[RECORDS SHOWN]

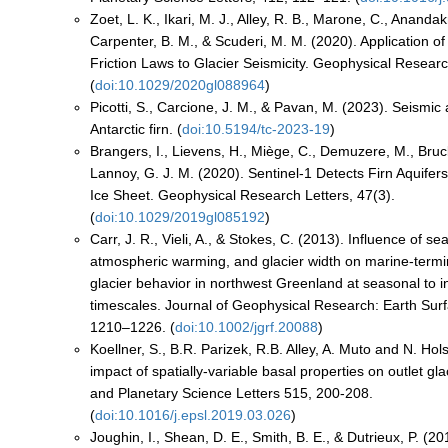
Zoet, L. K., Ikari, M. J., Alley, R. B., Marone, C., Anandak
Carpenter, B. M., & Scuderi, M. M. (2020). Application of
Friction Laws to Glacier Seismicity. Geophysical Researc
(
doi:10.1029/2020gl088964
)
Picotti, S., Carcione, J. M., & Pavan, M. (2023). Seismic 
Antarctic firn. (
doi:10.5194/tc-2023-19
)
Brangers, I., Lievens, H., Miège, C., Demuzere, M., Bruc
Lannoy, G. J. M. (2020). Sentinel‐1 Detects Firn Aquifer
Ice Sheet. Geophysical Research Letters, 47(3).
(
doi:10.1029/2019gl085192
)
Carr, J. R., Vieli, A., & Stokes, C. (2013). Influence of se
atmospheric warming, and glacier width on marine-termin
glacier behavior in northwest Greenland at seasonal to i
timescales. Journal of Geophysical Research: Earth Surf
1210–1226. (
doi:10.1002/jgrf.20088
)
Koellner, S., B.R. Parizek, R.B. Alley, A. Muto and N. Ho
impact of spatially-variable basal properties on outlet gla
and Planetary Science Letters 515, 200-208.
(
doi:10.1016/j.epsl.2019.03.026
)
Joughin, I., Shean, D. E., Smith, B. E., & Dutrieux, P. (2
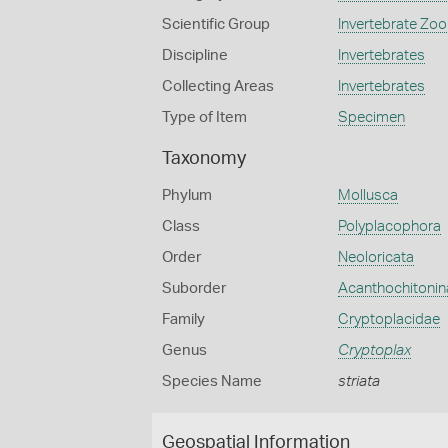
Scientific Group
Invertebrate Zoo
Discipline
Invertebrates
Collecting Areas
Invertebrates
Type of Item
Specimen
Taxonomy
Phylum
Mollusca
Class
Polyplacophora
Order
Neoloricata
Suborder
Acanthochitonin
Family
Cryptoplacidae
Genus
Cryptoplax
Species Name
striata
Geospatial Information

[/RECORDS SHOWN]
[RECORDS SHOWN]

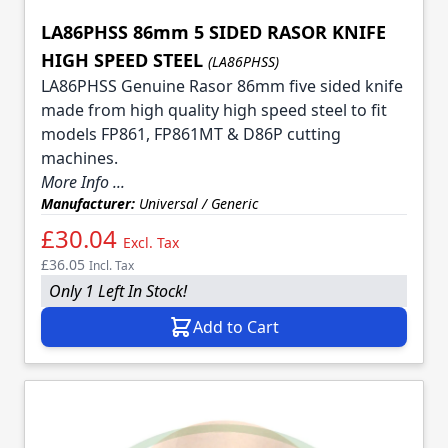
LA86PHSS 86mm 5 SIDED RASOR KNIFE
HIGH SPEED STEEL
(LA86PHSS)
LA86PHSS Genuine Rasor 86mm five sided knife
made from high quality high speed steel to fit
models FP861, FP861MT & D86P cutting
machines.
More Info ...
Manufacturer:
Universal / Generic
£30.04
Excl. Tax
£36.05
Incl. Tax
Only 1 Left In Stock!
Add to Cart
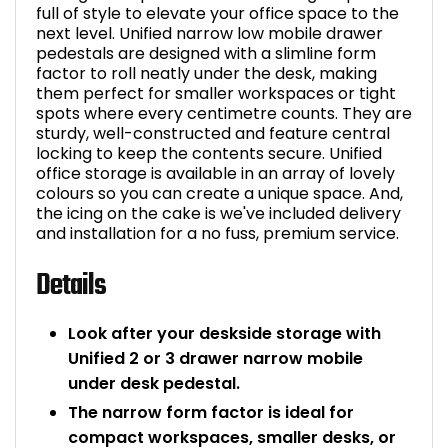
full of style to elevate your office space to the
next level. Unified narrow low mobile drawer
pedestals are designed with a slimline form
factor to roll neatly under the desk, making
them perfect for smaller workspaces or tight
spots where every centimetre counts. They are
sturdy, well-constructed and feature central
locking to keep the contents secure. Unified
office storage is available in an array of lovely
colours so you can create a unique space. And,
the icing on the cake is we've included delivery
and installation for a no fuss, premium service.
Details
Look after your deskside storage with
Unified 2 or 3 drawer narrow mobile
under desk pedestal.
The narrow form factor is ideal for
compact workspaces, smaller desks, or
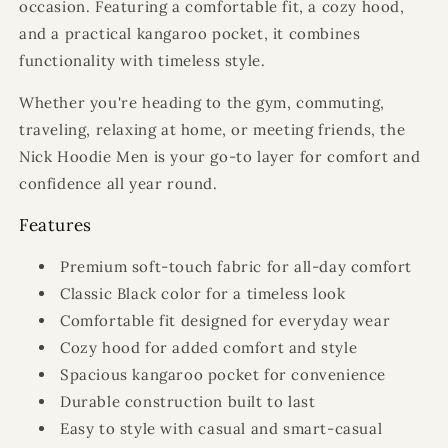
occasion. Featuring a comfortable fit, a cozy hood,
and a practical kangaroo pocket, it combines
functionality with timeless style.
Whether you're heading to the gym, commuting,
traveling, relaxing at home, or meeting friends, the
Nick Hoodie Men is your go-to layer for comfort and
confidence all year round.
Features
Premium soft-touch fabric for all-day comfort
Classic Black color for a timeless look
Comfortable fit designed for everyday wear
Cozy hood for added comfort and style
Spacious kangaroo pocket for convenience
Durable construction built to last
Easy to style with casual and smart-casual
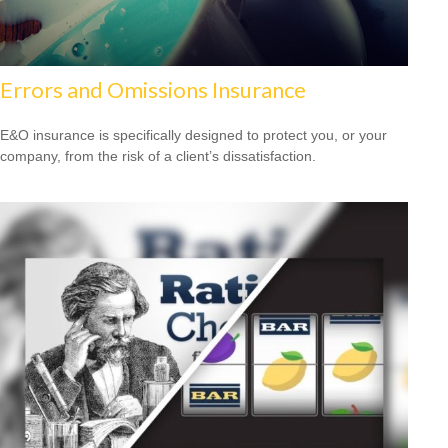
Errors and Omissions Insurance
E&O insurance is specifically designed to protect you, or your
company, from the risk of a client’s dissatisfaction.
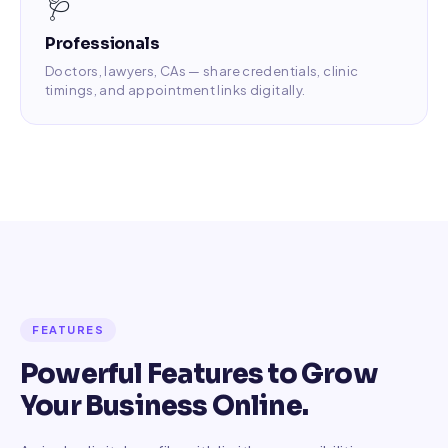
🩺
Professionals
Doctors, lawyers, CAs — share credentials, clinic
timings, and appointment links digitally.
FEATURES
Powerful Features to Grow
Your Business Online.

[/RECORDS SHOWN]

JOB ITEM
Looking above, find the stretch of lines that opens with the one holding "Universal / Generic" and closes with the one holding "office storage is". Copy it exactly, pictures excluded.

ANSWER TO THE EXERCISE
Universal / Generic
£30.04
Excl. Tax
£36.05
Incl. Tax
Only 1 Left In Stock!
Add to Cart
full of style to elevate your office space to the
next level. Unified narrow low mobile drawer
pedestals are designed with a slimline form
factor to roll neatly under the desk, making
them perfect for smaller workspaces or tight
spots where every centimetre counts. They are
sturdy, well-constructed and feature central
locking to keep the contents secure. Unified
office storage is available in an array of lovely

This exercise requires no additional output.